__What to work on__. The answer must be only the lines below from the one holding "Hanım yabancı gelmiyor" down to the one holding "Jäsenkirje 1/2026", ends included, printed exactly; please omit all pictures.
::::::::
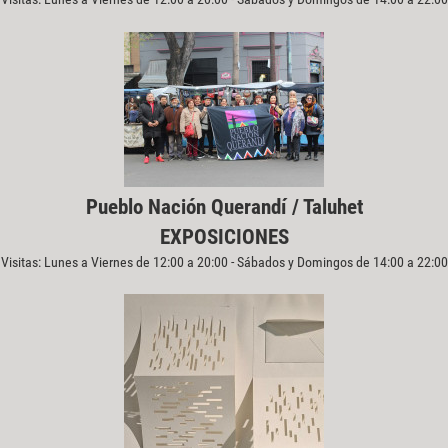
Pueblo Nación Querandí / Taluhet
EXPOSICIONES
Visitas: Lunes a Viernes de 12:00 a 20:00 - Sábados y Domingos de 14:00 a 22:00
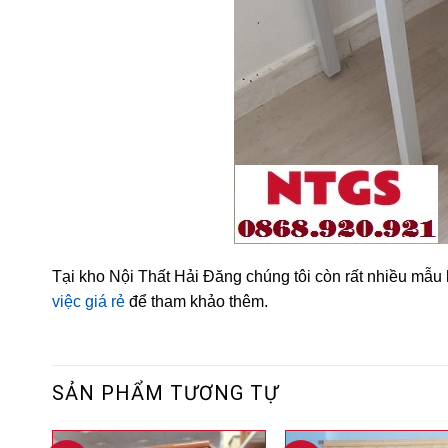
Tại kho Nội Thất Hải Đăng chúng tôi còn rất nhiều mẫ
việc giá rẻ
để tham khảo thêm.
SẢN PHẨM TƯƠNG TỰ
::::::::
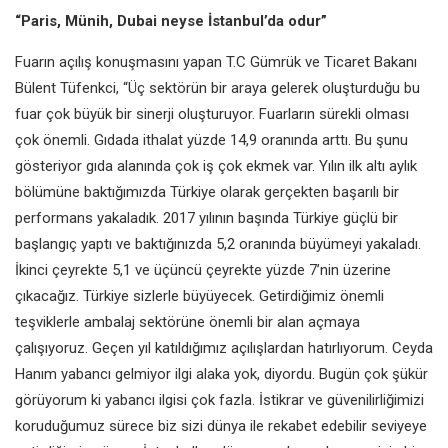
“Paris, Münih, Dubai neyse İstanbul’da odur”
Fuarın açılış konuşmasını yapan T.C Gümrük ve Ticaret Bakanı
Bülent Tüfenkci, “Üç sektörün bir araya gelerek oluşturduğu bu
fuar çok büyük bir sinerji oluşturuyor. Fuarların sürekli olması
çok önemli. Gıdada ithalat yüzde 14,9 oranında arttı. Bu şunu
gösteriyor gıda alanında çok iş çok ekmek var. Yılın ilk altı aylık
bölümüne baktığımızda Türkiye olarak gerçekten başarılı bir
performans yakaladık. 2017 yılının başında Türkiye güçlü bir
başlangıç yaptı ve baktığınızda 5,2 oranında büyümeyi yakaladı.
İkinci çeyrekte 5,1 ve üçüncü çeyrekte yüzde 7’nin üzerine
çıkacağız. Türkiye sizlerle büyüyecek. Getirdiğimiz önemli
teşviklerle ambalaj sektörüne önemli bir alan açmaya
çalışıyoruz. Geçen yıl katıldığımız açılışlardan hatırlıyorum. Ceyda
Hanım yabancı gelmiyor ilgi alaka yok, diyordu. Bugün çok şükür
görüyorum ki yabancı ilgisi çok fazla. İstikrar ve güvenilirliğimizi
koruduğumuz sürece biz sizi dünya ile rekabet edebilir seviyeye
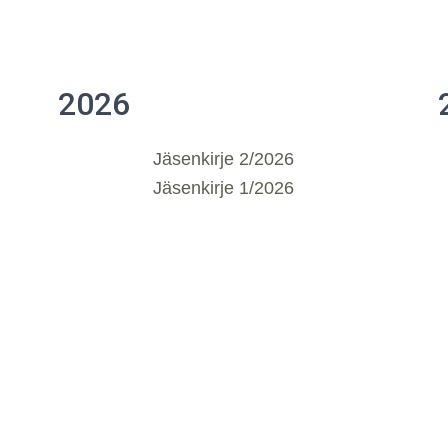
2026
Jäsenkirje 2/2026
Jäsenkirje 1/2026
::::::::
__Answer for this exercise__.
Hanım yabancı gelmiyor ilgi alaka yok, diyordu. Bugün çok şükür
görüyorum ki yabancı ilgisi çok fazla. İstikrar ve güvenilirliğimizi
koruduğumuz sürece biz sizi dünya ile rekabet edebilir seviyeye
2026
Jäsenkirje 2/2026
Jäsenkirje 1/2026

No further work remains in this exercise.